A participação dos cidadãos

Considero que a participação dos cidadãos no acesso é crucial, na medida em que:

1.º Tiverem acesso tempestivo às informações que lhe dizem respeito, de forma que possa agir em favor da sua saúde e da saúde da comunidade.

2.º Forem portadores de literacia em Saúde, definida pela OMS como o conjunto de «competências cognitivas e sociais e a capacidade dos indivíduos para ganharem acesso a compreenderem e usarem informação de formas que promovam e mantenham boa saúde»[3], na qual se devem envolver exercendo uma cidadania activa e participativa.

3.º Estiverem reunidas as cinco dimensões do acesso no nosso SNS: disponibilidade; proximidade; custos; qualidade e aceitação, como referem Furtado e Pereira[4].
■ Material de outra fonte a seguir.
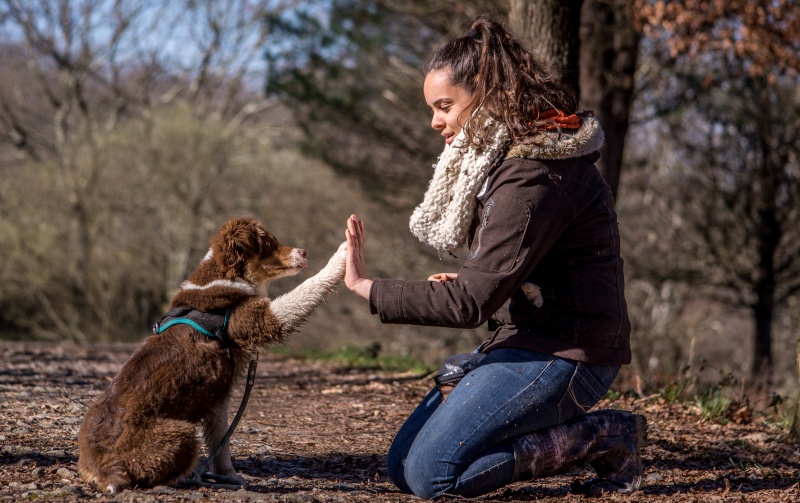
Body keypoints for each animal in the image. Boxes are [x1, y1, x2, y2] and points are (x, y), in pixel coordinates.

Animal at [77, 219, 346, 494]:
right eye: (269, 242)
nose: (304, 252)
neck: (227, 276)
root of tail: (102, 468)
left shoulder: (217, 398)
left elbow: (221, 442)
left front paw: (230, 476)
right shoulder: (260, 319)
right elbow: (306, 288)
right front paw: (344, 252)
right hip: (179, 433)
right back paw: (186, 477)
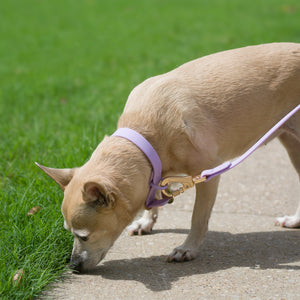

Será que estaremos, cada vez mais, perante uma discriminação negativa: só tem acesso a cuidados mais especializados a população com rendimentos, ficando as populações com baixos salários no que se pode designar como um sistema “desnatado” destinado?

Voltarei a este tema do acesso, procurando relacioná-lo com o impacte das medidas previstas no Programa do Governo no Sector da Saúde para 2017 – o que nos obriga, a todos, a (re) pensar o acesso, a atenção à saúde e a circulação dentro do SNS, centrando no doente o debate e as decisões, sempre.

Nota: Paulo Salgado escreve de acordo com a antiga ortografia.

 

[1] Coriolano Ferreira é considerado, com razão, o “pai da administração hospitalar em Portugal”. Esta expressão, tão interessante, eu ouvi-a durante as suas lições no Curso de Administração Hospitalar.

[2] Tecno Hospital n.º 77, Set. / Out. 2016. O Doente e a Gestão da Saúde – Um Primeiro Apontamento.